**REQUIRED WORK:**
Each line from the one containing "clustersFig. 1. Spatial distribution of" to the end of the entries below is to be set down exactly; the pictures are not.

**RECORD EXCERPTS:**
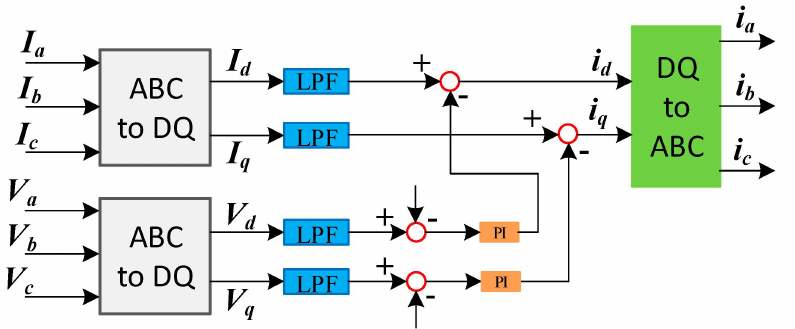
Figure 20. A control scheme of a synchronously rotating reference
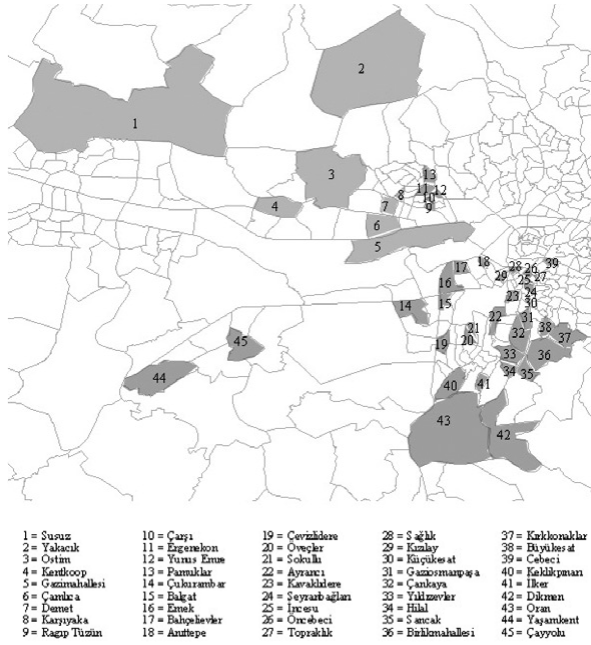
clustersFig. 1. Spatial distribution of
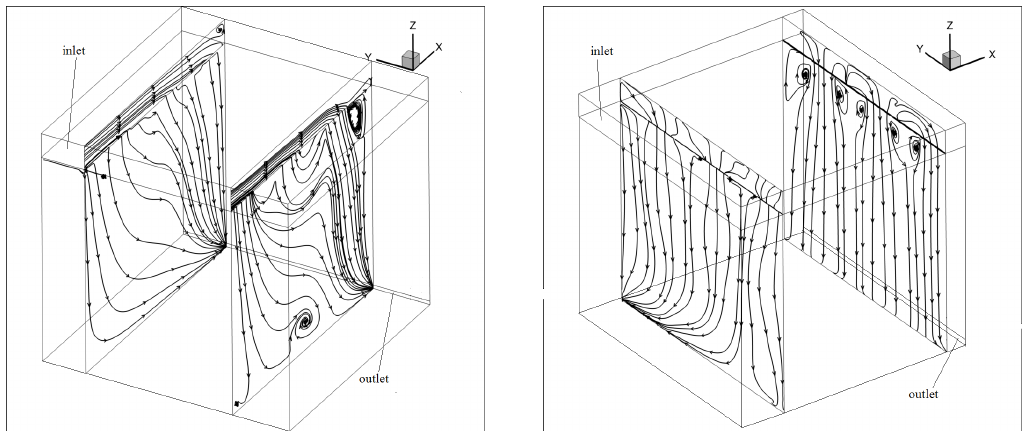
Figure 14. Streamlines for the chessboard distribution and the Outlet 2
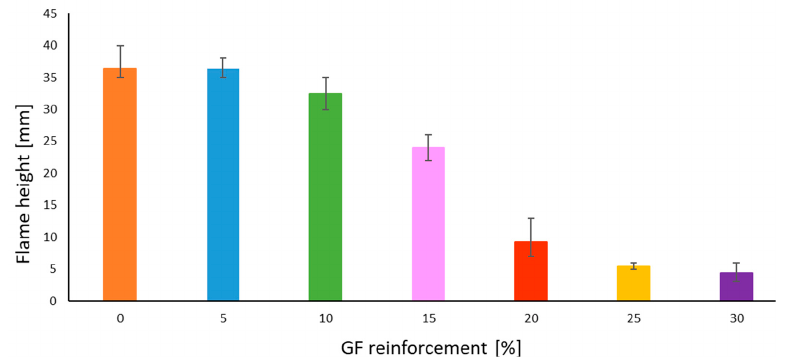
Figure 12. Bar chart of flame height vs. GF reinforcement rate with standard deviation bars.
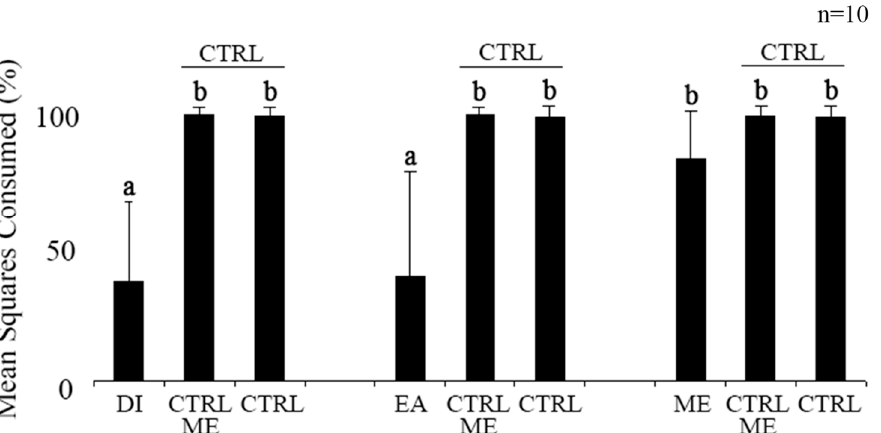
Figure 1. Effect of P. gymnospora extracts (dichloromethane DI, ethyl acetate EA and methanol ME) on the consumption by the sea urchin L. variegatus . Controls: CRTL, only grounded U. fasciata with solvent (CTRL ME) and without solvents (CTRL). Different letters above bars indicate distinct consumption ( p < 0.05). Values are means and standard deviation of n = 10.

**COMPLETED TASK:**
clustersFig. 1. Spatial distribution of
Figure 14. Streamlines for the chessboard distribution and the Outlet 2
Figure 12. Bar chart of flame height vs. GF reinforcement rate with standard deviation bars.
Figure 1. Effect of P. gymnospora extracts (dichloromethane DI, ethyl acetate EA and methanol ME) on the consumption by the sea urchin L. variegatus . Controls: CRTL, only grounded U. fasciata with solvent (CTRL ME) and without solvents (CTRL). Different letters above bars indicate distinct consumption ( p < 0.05). Values are means and standard deviation of n = 10.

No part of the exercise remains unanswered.